Petraeus glossed over the reality of the mess we helped create in Afghanistan. He was quick to point out the narcotrafficking, but he failed to acknowledge that America's engagement in Afghanistan stretches back to 1979.
He omitted the bombed wedding parties, the friendly fire deaths of Americans, the censoring of journalists, the corruption of Hamid Karzai's government, the secret prisons, and the covered-up massacres.
Then he went even further in discussing how we are dealing with the resurgence of the Taliban and Al Qaida in the federal administered tribal areas of Pakistan, which makes it sound like an Indian reservation in Nebraska.
"There are certain activities we never talk about," Petraeus said. Explosions have killed eight out of the Al Qaida honchos, with Pakistani military forces taking out two more.
I imagine he was talking about the extrajudicial assassinations carried out by unmanned drones. Although it may have been something else, because he did glorify the round-the-clock use of aerial drones to defeat a violent rebellion in Sadr City, Baghdad.

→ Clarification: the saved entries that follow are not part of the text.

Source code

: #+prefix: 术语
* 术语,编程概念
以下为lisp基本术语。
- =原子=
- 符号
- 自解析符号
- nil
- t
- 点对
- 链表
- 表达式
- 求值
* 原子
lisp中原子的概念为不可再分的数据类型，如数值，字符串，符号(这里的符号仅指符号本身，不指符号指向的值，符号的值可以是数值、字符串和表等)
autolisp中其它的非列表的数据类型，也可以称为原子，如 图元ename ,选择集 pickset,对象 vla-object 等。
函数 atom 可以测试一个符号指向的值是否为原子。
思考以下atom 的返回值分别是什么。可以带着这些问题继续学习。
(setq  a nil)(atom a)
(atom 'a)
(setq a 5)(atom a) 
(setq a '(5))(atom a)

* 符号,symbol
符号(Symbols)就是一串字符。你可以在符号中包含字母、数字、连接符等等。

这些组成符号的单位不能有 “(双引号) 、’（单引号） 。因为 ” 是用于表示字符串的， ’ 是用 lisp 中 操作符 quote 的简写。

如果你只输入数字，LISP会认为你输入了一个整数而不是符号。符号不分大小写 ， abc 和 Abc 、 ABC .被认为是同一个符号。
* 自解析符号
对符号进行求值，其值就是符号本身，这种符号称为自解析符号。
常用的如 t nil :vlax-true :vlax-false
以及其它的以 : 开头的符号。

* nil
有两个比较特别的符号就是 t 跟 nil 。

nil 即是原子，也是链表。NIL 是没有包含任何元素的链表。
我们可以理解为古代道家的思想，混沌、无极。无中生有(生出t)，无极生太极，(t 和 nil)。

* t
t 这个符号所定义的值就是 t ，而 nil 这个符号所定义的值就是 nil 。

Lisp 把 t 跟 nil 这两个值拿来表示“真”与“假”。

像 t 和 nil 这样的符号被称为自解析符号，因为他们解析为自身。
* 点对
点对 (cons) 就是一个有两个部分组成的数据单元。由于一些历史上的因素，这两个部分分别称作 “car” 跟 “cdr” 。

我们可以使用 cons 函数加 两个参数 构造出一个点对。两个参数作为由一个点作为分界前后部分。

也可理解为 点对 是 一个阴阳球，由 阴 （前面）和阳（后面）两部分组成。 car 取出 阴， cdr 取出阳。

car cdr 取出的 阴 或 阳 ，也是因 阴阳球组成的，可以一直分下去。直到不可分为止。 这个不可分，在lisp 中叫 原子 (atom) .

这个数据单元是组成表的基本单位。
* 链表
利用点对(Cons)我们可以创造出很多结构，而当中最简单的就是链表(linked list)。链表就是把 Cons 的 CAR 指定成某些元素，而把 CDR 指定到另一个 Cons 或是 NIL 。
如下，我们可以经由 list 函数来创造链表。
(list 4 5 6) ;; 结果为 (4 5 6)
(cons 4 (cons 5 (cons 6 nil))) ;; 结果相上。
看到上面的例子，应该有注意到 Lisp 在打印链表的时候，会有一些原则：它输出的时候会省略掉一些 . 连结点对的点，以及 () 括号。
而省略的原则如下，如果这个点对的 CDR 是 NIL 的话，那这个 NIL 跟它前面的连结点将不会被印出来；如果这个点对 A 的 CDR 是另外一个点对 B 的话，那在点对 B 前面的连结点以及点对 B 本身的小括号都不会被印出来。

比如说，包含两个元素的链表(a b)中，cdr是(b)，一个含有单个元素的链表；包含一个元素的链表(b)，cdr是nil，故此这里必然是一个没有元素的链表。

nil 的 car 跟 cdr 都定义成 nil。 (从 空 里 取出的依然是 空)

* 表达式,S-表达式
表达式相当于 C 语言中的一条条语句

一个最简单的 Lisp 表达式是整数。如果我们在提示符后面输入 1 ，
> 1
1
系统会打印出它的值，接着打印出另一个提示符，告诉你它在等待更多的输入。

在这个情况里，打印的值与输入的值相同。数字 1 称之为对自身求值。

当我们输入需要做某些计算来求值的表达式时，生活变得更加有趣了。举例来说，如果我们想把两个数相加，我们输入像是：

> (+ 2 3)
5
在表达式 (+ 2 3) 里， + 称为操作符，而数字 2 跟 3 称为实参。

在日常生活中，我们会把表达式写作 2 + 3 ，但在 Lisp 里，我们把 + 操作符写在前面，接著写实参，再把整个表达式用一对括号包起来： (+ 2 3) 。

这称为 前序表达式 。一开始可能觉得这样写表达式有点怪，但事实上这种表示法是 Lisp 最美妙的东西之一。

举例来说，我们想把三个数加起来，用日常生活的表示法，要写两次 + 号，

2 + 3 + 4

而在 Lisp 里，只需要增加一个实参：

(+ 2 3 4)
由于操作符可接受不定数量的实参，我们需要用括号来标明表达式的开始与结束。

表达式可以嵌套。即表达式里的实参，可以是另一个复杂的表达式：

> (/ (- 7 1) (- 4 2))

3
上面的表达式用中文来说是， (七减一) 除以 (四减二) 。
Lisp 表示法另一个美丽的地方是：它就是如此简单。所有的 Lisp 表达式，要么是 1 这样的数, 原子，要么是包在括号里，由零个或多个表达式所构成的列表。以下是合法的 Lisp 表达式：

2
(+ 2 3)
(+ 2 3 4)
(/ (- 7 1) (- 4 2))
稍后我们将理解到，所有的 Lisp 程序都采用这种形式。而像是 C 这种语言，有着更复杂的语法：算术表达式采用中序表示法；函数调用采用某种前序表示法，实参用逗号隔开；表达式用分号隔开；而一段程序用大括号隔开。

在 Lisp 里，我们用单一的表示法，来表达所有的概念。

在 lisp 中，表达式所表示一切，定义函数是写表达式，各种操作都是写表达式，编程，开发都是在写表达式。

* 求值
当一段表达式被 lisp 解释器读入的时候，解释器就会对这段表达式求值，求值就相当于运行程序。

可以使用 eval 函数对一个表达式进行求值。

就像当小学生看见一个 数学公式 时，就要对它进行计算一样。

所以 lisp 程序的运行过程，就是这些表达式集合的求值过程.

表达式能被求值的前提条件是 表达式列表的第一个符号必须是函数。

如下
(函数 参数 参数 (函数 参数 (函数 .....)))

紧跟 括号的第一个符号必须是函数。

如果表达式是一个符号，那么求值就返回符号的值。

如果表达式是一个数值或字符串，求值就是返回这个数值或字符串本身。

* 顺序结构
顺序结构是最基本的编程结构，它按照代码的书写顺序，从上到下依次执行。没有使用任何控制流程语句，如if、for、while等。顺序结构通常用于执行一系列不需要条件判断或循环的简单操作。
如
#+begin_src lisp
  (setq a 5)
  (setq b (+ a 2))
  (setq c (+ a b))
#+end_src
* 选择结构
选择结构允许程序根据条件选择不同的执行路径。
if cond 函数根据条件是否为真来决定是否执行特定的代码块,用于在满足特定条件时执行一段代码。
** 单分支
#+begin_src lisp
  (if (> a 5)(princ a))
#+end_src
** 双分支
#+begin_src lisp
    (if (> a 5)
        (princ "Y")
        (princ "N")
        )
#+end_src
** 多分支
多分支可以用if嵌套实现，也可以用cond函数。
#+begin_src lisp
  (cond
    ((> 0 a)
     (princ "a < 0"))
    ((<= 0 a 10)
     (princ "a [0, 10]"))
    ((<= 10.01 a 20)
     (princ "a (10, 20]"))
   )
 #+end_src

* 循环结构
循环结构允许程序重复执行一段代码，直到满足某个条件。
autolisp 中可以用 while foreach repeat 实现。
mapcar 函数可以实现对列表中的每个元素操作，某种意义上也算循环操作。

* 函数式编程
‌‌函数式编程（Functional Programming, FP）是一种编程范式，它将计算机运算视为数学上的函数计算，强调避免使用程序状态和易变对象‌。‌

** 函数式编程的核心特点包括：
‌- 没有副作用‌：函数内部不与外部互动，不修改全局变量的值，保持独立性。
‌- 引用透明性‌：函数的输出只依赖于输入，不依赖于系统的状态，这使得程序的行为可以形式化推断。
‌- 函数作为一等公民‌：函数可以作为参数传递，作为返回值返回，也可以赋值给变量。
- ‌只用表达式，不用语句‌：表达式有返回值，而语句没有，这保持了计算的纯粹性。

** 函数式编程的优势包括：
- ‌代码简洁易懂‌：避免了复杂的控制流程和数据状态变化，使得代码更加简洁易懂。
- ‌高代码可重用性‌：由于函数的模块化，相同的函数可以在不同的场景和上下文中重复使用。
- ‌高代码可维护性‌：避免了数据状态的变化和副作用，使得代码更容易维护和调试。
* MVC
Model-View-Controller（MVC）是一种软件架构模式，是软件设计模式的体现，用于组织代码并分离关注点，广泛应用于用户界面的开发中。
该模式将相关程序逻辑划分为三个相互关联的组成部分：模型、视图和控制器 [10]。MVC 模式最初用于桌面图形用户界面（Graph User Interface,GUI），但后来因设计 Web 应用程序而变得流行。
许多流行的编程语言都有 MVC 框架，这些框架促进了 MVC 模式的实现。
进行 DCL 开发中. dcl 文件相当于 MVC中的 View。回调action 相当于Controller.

He bragged how soldiers in Nevada, Georgia or even Germany pilot the drones like they are playing video games. Even Speaker of the House Nancy Pelosi was impressed, he said, with the control room of monitors showing the chat rooms the remote pilots discussed the killing surge on.
The surge in Iraq had worked so successfully that U.S. troops went from 180 attacks a day to less than 15 attacks a day. "That includes violent crime," Petraeus said. He noted, though, that progress is fragile and reversible.
If those numbers are true, that would mean occupied Iraq experiences less violent crime than a city like Los Angeles on any given day. And if that is the case, then it should be no wonder when Americans would clamor for Petraeus to make its cities safe from violence, too.